The Board is committed to the highest level of corporate governance. The Board pursues to comply with the corporate governance requirements of the TSX-V and applicable Canadian securities laws including, but not limited to NI 51-102, NI 52-110, NI 58-101 and TSXV Policy 3.1 – Directors, Officers, other Insiders and Personnel and Corporate Governance.
The Company has adopted corporate governance practices and procedures consistent with the relevant Canadian corporate governance standards appropriate for a publicly listed company. In particular, the Company has adopted a corporate code of conduct and mandate for its Board. It has also established and properly constituted an Audit Committee, a Corporate Governance and Compensation Committee, Reserves Committee, and Environmental, Social and Governance Committee to assist the Board in fulfilling its responsibilities for governing the Company.
The Company has also adopted a corporate disclosure and insider trading policy to ensure compliance with the share dealing provisions set out in article 19 of MAR and Rule 21 of the AIM Rules.
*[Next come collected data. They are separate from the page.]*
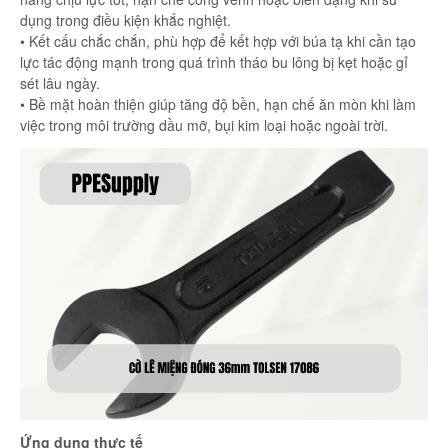
dụng trong điều kiện khắc nghiệt.
• Kết cấu chắc chắn, phù hợp để kết hợp với búa tạ khi cần tạo
lực tác động mạnh trong quá trình tháo bu lông bị kẹt hoặc gỉ
sét lâu ngày.
• Bề mặt hoàn thiện giúp tăng độ bền, hạn chế ăn mòn khi làm
việc trong môi trường dầu mỡ, bụi kim loại hoặc ngoài trời.
Ứng dụng thực tế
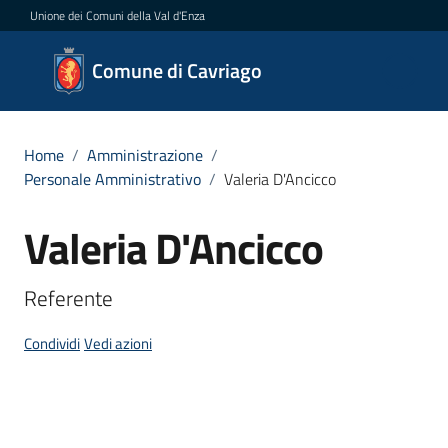
Vai al contenuto
Vai alla navigazione
Vai al footer
Unione dei Comuni della Val d'Enza
Comune
Comune di Cavriago
di
Cavriago
Home
/
Amministrazione
/
Personale Amministrativo
/
Valeria D'Ancicco
Amministrazione
Valeria D'Ancicco
Salta al contenuto
Menu selezionato
Novità
Referente
Servizi
Condividi
Vedi azioni
Vivere
Cavriago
The policy applies to inter alia all Directors and senior officers of the Group, employees who may be in possession of or have access to unpublished price-sensitive information concerning the Company, their spouses, civil partners, children under 18 and any other person who is otherwise classified as a PDMR and their PCAs under MAR (together the “Designated Persons”). The policy applies to the Designated Persons whether they are acting directly or through another person or company.